Task objective
Retype every line of the items below character for character, leaving the pictures out of your answer.

BEGIN Excerpted data

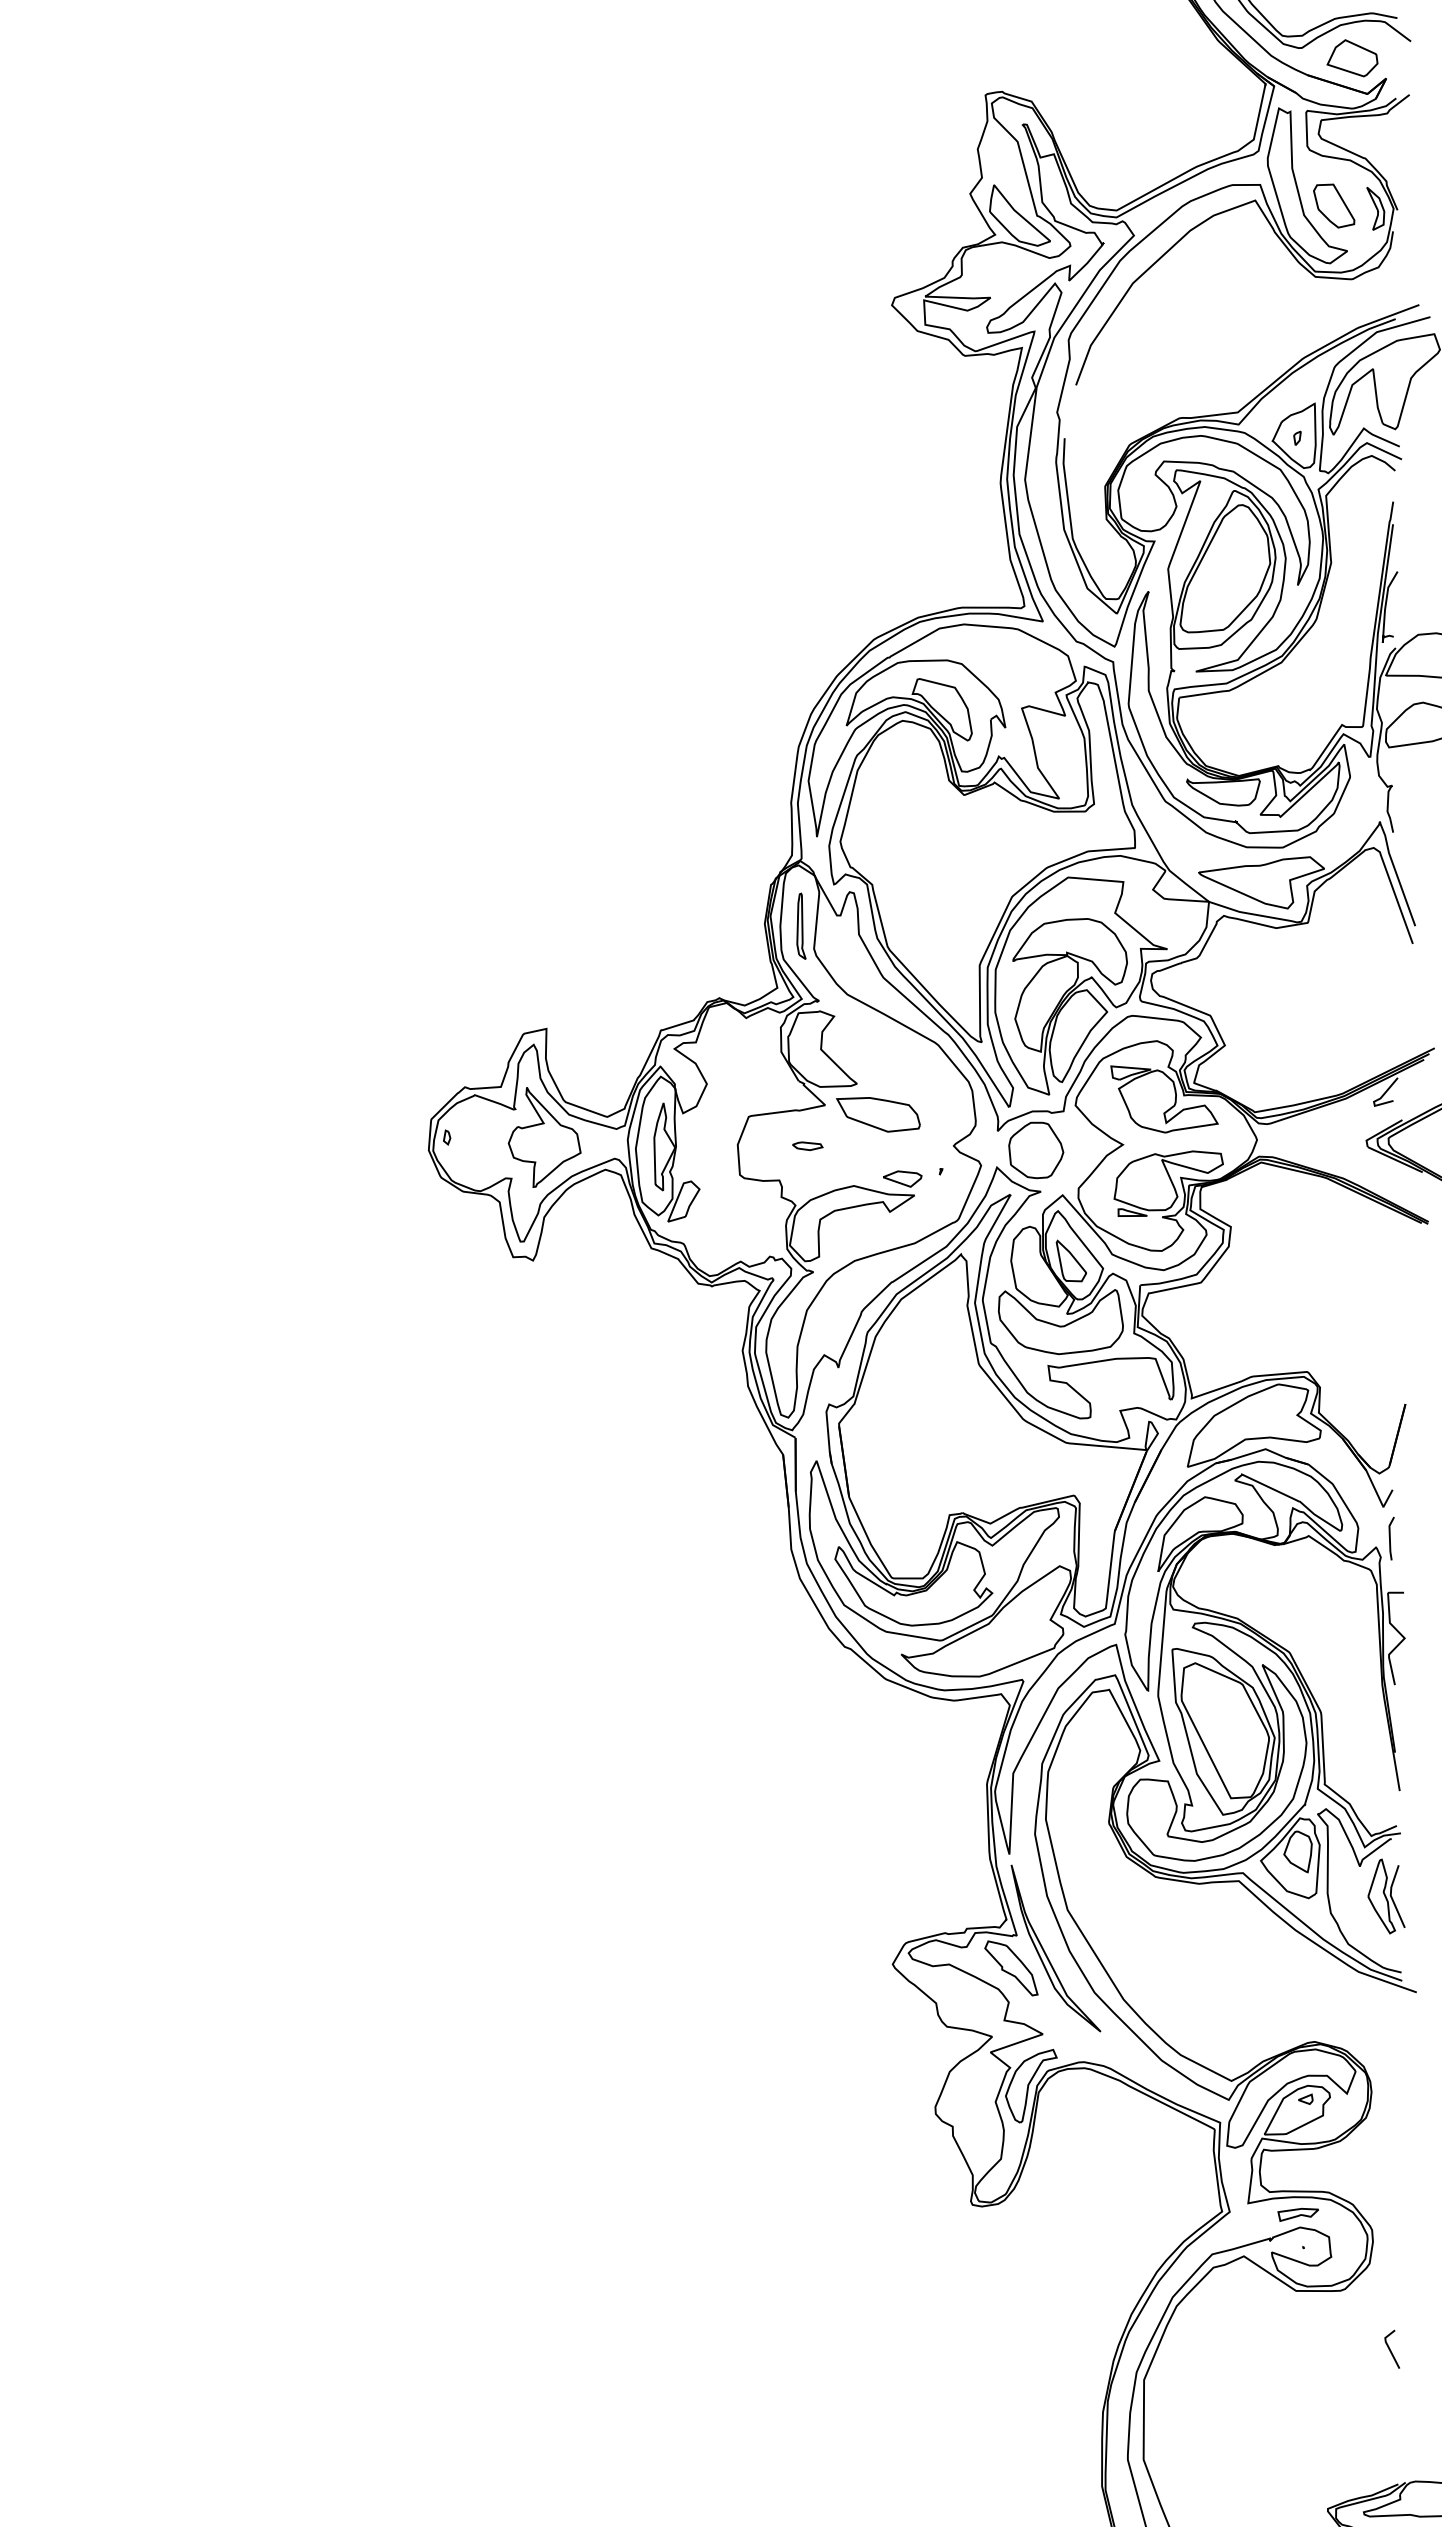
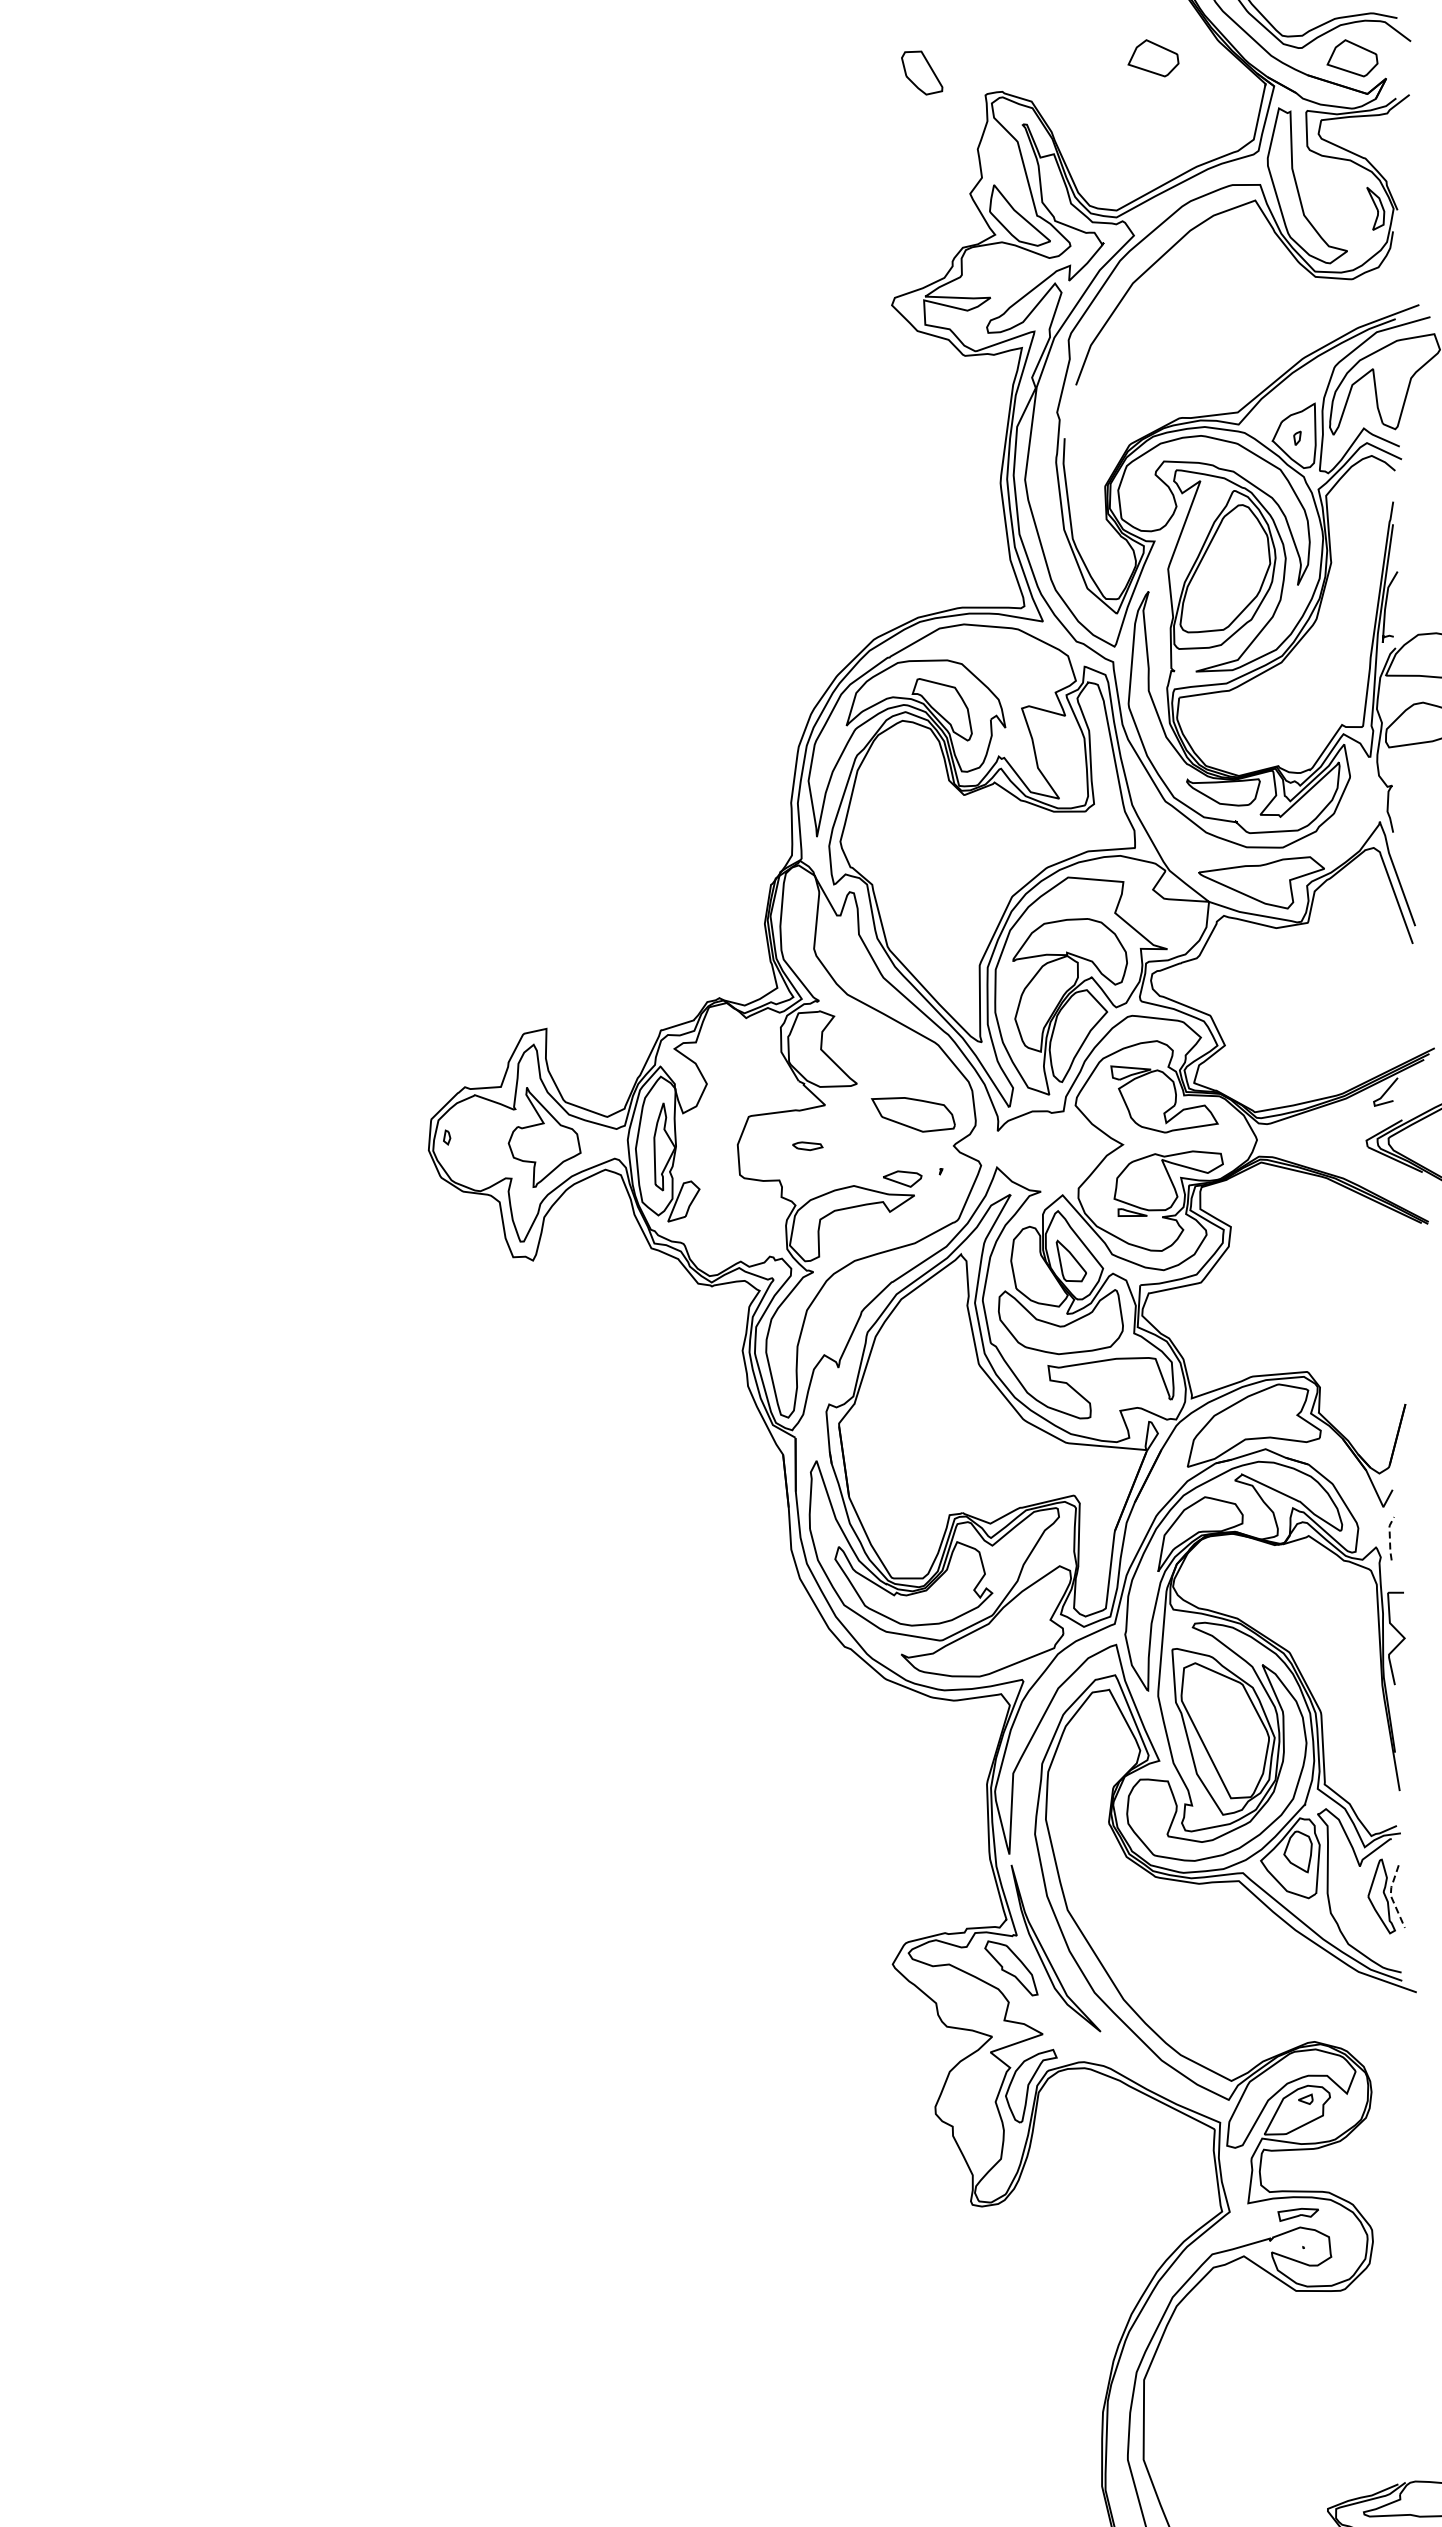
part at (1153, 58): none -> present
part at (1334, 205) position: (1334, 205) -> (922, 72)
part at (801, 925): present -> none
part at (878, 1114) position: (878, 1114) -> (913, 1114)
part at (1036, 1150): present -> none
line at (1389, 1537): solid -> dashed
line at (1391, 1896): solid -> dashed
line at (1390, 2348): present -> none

END Excerpted data

Response
part at (1153, 58): none -> present
part at (1334, 205) position: (1334, 205) -> (922, 72)
part at (801, 925): present -> none
part at (878, 1114) position: (878, 1114) -> (913, 1114)
part at (1036, 1150): present -> none
line at (1389, 1537): solid -> dashed
line at (1391, 1896): solid -> dashed
line at (1390, 2348): present -> none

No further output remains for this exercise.